## [Work task]
Pictures stay out; everything else in the records below is to be repeated exactly.

## [Entries provided]
==================================================

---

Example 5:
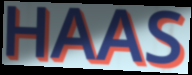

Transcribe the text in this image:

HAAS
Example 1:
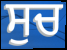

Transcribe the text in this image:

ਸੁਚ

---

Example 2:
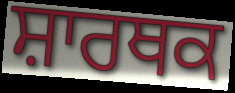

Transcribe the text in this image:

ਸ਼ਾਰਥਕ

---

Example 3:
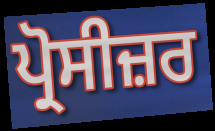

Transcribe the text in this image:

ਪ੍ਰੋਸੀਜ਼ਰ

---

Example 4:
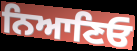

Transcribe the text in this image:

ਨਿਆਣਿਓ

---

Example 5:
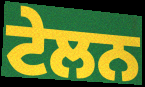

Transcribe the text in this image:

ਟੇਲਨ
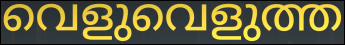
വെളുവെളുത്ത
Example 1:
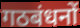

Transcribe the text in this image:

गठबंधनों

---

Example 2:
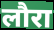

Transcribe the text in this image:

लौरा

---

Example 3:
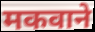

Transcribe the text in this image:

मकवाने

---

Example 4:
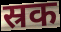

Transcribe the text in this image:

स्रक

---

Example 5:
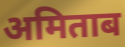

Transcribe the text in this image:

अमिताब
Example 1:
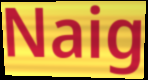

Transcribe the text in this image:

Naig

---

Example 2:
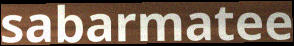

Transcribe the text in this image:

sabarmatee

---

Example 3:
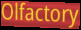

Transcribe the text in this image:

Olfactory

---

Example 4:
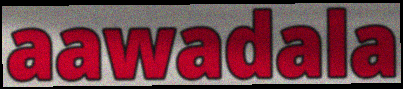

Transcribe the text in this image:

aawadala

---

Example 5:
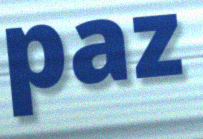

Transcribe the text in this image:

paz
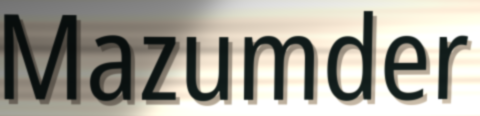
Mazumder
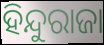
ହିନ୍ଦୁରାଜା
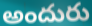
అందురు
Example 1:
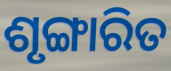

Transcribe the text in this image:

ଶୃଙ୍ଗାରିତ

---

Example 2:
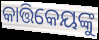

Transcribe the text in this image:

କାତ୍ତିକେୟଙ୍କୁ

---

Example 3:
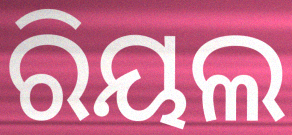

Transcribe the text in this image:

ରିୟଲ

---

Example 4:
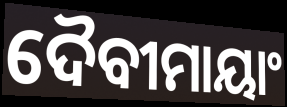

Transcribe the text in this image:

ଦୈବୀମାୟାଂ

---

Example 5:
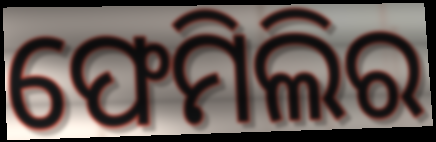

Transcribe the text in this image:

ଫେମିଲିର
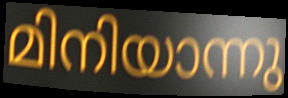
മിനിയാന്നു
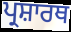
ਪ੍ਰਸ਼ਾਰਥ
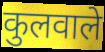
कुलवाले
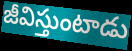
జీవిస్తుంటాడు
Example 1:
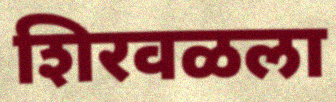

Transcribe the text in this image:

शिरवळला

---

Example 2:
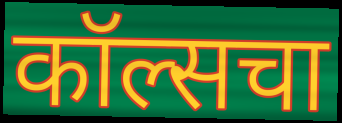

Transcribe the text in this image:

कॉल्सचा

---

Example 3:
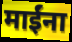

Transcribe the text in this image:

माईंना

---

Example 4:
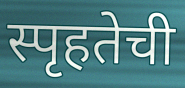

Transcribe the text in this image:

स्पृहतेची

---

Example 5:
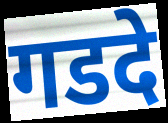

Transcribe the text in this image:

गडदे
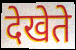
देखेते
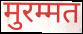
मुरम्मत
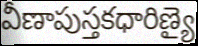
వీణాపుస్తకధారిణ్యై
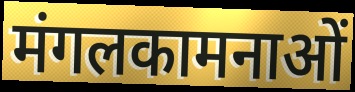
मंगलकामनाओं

==================================================

## [Response to this task]
---

Example 5:

Transcribe the text in this image:

HAAS
Example 1:

Transcribe the text in this image:

ਸੁਚ

---

Example 2:

Transcribe the text in this image:

ਸ਼ਾਰਥਕ

---

Example 3:

Transcribe the text in this image:

ਪ੍ਰੋਸੀਜ਼ਰ

---

Example 4:

Transcribe the text in this image:

ਨਿਆਣਿਓ

---

Example 5:

Transcribe the text in this image:

ਟੇਲਨ
വെളുവെളുത്ത
Example 1:

Transcribe the text in this image:

गठबंधनों

---

Example 2:

Transcribe the text in this image:

लौरा

---

Example 3:

Transcribe the text in this image:

मकवाने

---

Example 4:

Transcribe the text in this image:

स्रक

---

Example 5:

Transcribe the text in this image:

अमिताब
Example 1:

Transcribe the text in this image:

Naig

---

Example 2:

Transcribe the text in this image:

sabarmatee

---

Example 3:

Transcribe the text in this image:

Olfactory

---

Example 4:

Transcribe the text in this image:

aawadala

---

Example 5:

Transcribe the text in this image:

paz
Mazumder
ହିନ୍ଦୁରାଜା
అందురు
Example 1:

Transcribe the text in this image:

ଶୃଙ୍ଗାରିତ

---

Example 2:

Transcribe the text in this image:

କାତ୍ତିକେୟଙ୍କୁ

---

Example 3:

Transcribe the text in this image:

ରିୟଲ

---

Example 4:

Transcribe the text in this image:

ଦୈବୀମାୟାଂ

---

Example 5:

Transcribe the text in this image:

ଫେମିଲିର
മിനിയാന്നു
ਪ੍ਰਸ਼ਾਰਥ
कुलवाले
జీవిస్తుంటాడు
Example 1:

Transcribe the text in this image:

शिरवळला

---

Example 2:

Transcribe the text in this image:

कॉल्सचा

---

Example 3:

Transcribe the text in this image:

माईंना

---

Example 4:

Transcribe the text in this image:

स्पृहतेची

---

Example 5:

Transcribe the text in this image:

गडदे
देखेते
मुरम्मत
వీణాపుస్తకధారిణ్యై
मंगलकामनाओं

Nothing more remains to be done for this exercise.